Stability balls and balance training also plummeted off the online poll, which asked over 2,000 fitness and health experts from Asia, Europe, Australia, Africa, and North and South America to identify top trends.
“It could be this was just another fad invading the gyms that’s run its course. You’ve got a lot of these stability balls, but are you using them?” asks Thompson, a professor of exercise science at Georgia State University.
Fighting fit
Meanwhile, the boot camp workout is coming on strong, according to the survey, which for five years has alerted fitness experts and consumers alike to future trends.
Certified fitness professionals, programs for older adults and children, and strength training also posted strong showings.
“If I owned a health club and we weren’t offering any boot camps, we would have boot camps starting tomorrow,” Thompson said of the fast-moving, calisthenics-based interval workout.
For Pilates instructor and studio owner Lara Hudson, the problem is in the price point.
“Pilates is perceived as more expensive than boot camp,” said Hudson, owner of the Mercury Fitness Pilates studio in San Francisco, California. “In this tough economy people look for less expensive workouts.”
She said Pilates is a thinking man’s workout that is trapped in a time-pressed, one-stop shopping environment. “People always want something new,” she said. “Before the crash we couldn’t meet the demand, but once the economy took a turn we had to rely on our group classes.”
Hudson said her studio is rolling with the punches. “We’re working on how to appeal to today’s wallets and desire to get it all in one hour,” she said.
SLOW AND STEADY
Suzanne Bowen, a certified Pilates teacher based in Nashville, Tennessee, thinks Pilates is here to stay but teaches a hybrid of Pilates, yoga and ballet. “Pilates will not give you results fast,” said Bowen, star of the DVD Gorgeous Core. “To do it well takes a lot of strength, and it can be expensive if you’re on a Reformer.”

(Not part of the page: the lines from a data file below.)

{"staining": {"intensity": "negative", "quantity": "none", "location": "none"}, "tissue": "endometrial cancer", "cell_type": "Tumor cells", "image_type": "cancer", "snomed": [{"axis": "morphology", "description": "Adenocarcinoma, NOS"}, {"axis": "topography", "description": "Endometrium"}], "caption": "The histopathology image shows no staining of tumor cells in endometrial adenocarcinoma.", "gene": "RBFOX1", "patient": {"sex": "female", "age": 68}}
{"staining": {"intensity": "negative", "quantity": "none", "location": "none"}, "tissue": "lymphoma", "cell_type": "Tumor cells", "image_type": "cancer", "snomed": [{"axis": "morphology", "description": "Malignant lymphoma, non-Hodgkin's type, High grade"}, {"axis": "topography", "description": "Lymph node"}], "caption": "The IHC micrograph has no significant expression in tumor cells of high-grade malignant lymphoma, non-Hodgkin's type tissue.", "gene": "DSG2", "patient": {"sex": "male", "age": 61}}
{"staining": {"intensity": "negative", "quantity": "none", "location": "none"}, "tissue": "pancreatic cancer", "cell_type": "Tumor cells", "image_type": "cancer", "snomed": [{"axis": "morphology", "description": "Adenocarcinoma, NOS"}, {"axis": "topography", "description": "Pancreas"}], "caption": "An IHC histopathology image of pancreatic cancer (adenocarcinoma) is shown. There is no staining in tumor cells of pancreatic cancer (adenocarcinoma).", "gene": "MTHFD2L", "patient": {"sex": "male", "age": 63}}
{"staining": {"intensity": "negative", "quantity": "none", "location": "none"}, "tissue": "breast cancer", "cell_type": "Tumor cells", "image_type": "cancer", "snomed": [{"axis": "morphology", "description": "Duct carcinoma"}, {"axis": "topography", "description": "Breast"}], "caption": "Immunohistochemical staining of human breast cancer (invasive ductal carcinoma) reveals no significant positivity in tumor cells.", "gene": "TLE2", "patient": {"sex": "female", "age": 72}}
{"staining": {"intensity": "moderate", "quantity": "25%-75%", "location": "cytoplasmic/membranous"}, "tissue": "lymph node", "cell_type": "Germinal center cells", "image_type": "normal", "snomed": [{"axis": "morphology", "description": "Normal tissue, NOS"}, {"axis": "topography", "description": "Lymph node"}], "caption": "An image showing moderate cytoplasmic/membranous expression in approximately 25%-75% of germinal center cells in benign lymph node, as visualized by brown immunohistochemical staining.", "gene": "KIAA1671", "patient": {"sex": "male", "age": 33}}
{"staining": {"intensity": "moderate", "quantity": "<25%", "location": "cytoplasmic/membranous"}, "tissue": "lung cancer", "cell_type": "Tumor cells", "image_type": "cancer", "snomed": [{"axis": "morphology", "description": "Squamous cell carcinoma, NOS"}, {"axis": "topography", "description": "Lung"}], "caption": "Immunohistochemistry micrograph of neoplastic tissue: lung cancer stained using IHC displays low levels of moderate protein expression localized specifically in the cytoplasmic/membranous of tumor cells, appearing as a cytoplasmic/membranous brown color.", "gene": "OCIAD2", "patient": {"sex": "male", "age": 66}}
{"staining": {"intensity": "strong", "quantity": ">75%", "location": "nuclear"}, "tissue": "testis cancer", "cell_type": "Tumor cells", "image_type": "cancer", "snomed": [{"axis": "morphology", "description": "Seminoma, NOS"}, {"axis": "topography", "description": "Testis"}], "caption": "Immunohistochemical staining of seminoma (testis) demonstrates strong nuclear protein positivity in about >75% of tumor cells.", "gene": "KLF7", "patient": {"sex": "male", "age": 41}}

The Reformer is the springed exercise platform designed by Joseph Pilates in the early 20th century.
Crunch, a national chain of health clubs in the US, still offers traditional Reformer-based Pilates, but is also keen on cost-cutting alternatives, according to spokeswoman Donna Cyrus.
“Joseph Pilates is dead,” Cyrus said, “so how do we take these exercises and put them in mainstream classes?”
For Cyrus, the answer lies in hybrid group fitness classes that fuse Pilates-based exercises with yoga, light weights or resistance training.
“I’m always redesigning,” Cyrus said. “Trying to open it up to a wider audience.”
But Cyrus hesitates to call Pilates a fad.
“A fad is something like pogo sticks,” she said. “People liked it but the learning curve was too hard.”